But soon, many creative marketers learned they could send email without giving a genuine return address, and thus the era of spam was born. You’ve probably heard most of the rest of the story with email.

So now we have this new communications medium:

Unlike email, each user chooses who can send them messages. It’s more like an RSS reader than email. It’s pull rather than push. In fact, when you look at it stripped of all the extra nifty softwares that have come out to make twitter easier to use, it’s really just a blog. A blog that allows you to post only 140 character posts.

So any cries of “spam” are completely ridiculous. If someone posts a commercial message on a blog, can it in any way be considered spam? No.

It just feels like spam when you’re using a nifty reader like twhirl or tweetdeck.

Keep that in mind. How it feels is actually kind of important.

When someone is new to Twitter and asks me to give them advice on how to use it, I almost always say “Use it to entertain or educate. Everything else is questionable.” After all, if you merely entertain and educate for a good long while, you should develop a nice following that actually reads your tweets.

Once you’ve developed a following, and really understand the ‘culture’ of twitter, you can decide whether you’d like to use it for other purposes or not.

That leads us to the Commercial use of twitter. Using twitter to build a business is quite possible. Just read Twitter Power by Joel Comm. You can tactfully talk about your business, even link to your products and promote them, without too much of a problem. Make sure to slowly transition your tweets from purely entertaining and educational to more talking about what you’re doing in your business. Don’t just suddenly change.

**SUPPLIED INFORMATION**
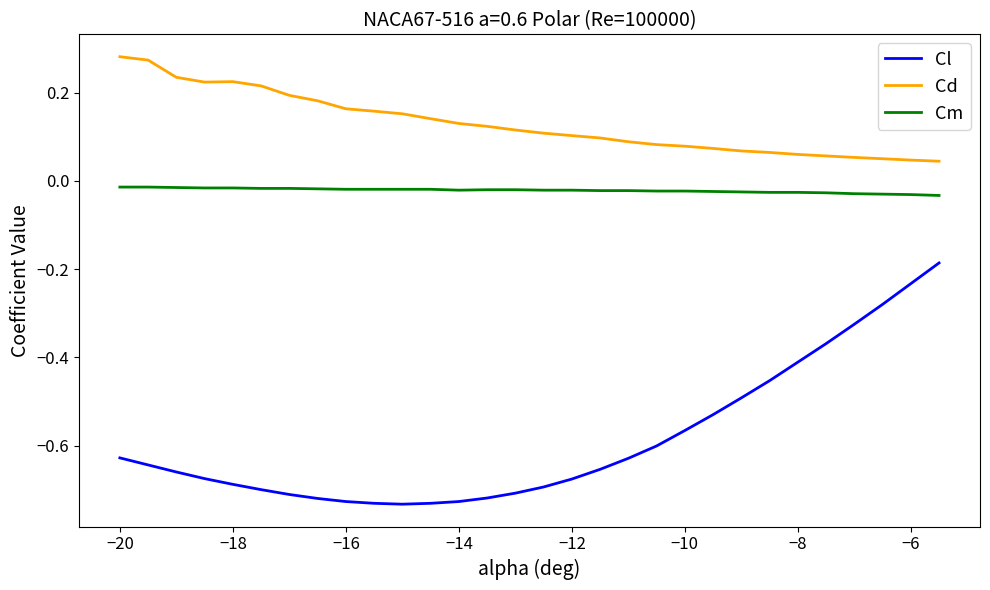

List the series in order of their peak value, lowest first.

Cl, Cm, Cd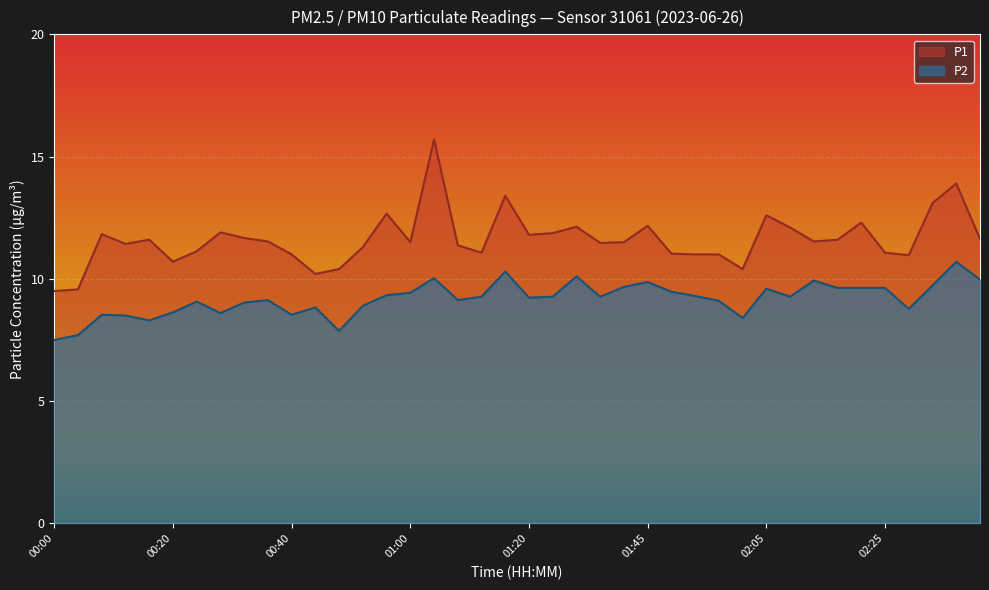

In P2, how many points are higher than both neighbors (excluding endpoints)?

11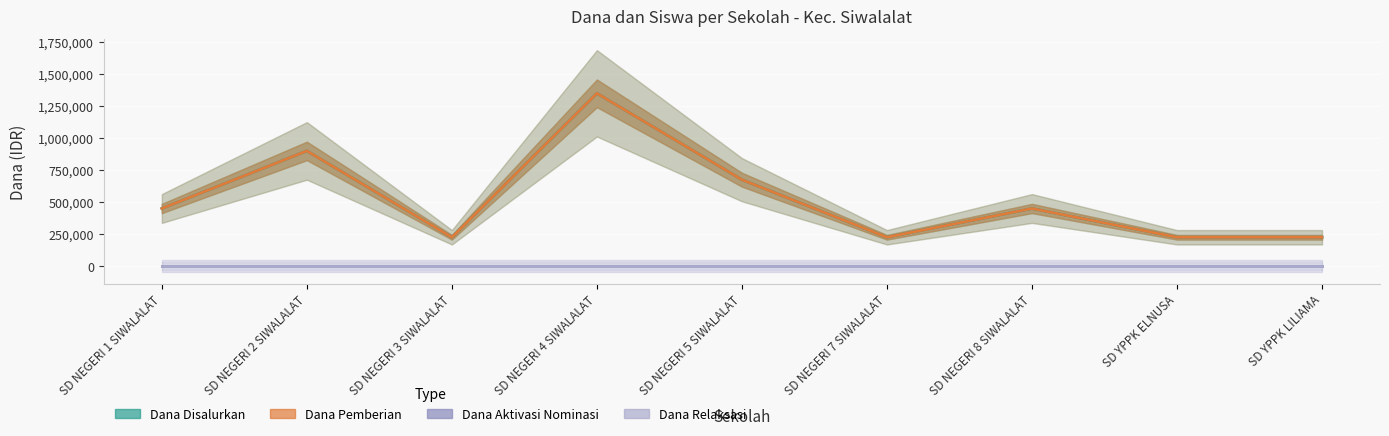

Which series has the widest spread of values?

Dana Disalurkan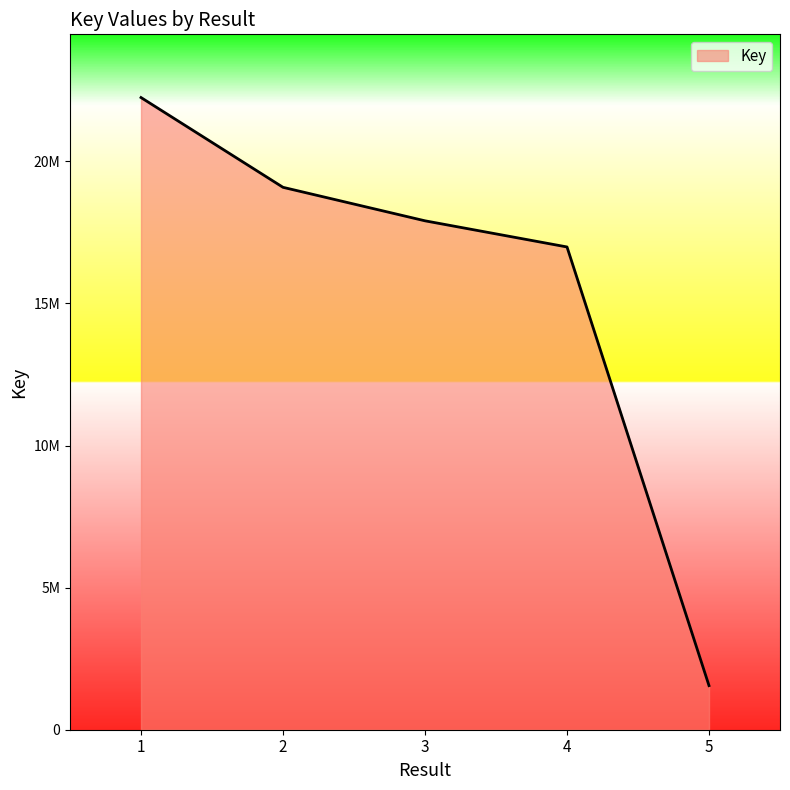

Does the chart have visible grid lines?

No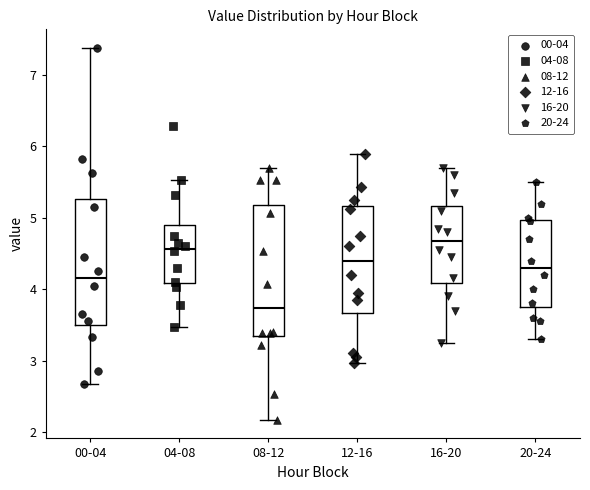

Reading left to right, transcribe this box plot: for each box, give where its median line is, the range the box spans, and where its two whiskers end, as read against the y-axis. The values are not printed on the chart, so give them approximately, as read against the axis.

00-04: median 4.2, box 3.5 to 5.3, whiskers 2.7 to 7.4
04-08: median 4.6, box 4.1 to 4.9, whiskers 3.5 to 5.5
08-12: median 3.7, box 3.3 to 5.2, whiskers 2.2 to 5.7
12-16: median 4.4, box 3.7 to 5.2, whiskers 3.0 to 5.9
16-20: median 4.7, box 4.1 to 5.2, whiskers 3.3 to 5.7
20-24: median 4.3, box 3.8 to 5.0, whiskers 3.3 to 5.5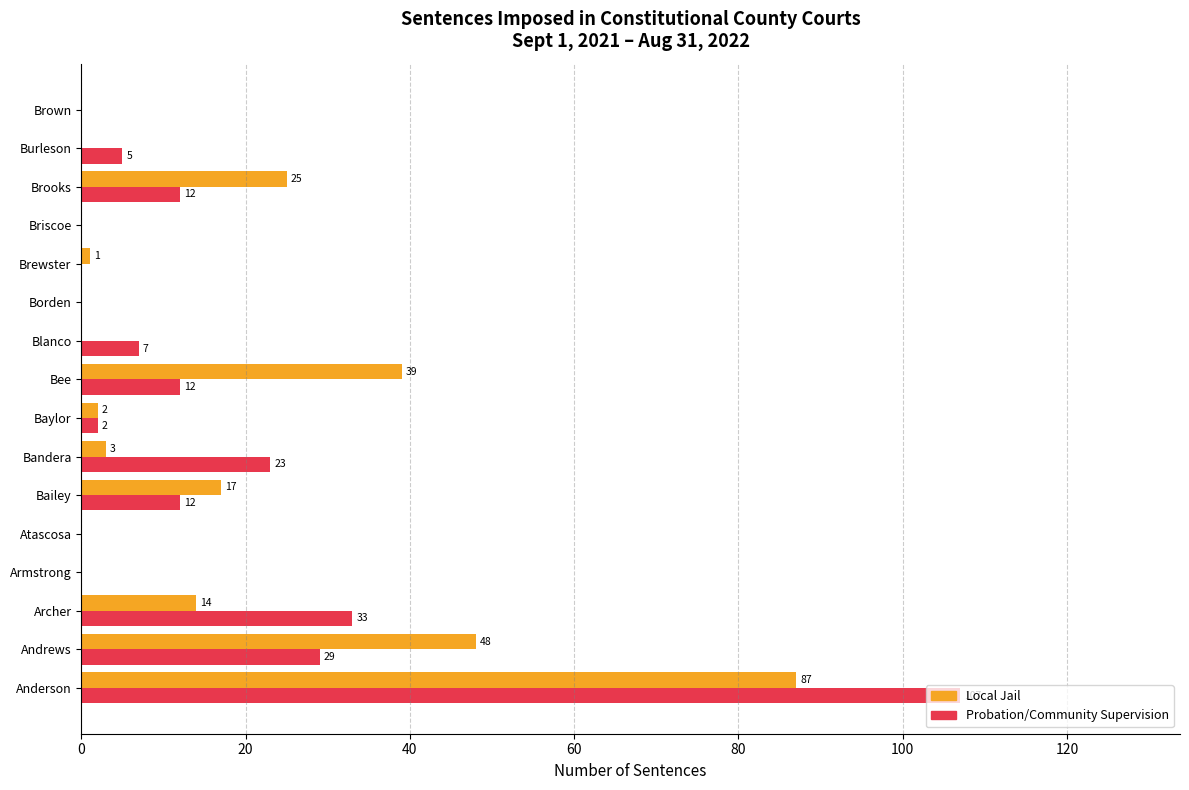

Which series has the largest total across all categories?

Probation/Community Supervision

**INSTRUCTIONS**
a: Print the passage about Twitter between "So any cries" and "twhirl or tweetdeck.", inclusive.
b: In the passage about Twitter, what is the maximum length of a post?

**RESPONSES FOR EACH TASK**
a:
So any cries of “spam” are completely ridiculous. If someone posts a commercial message on a blog, can it in any way be considered spam? No.

It just feels like spam when you’re using a nifty reader like twhirl or tweetdeck.

b: 140 characters.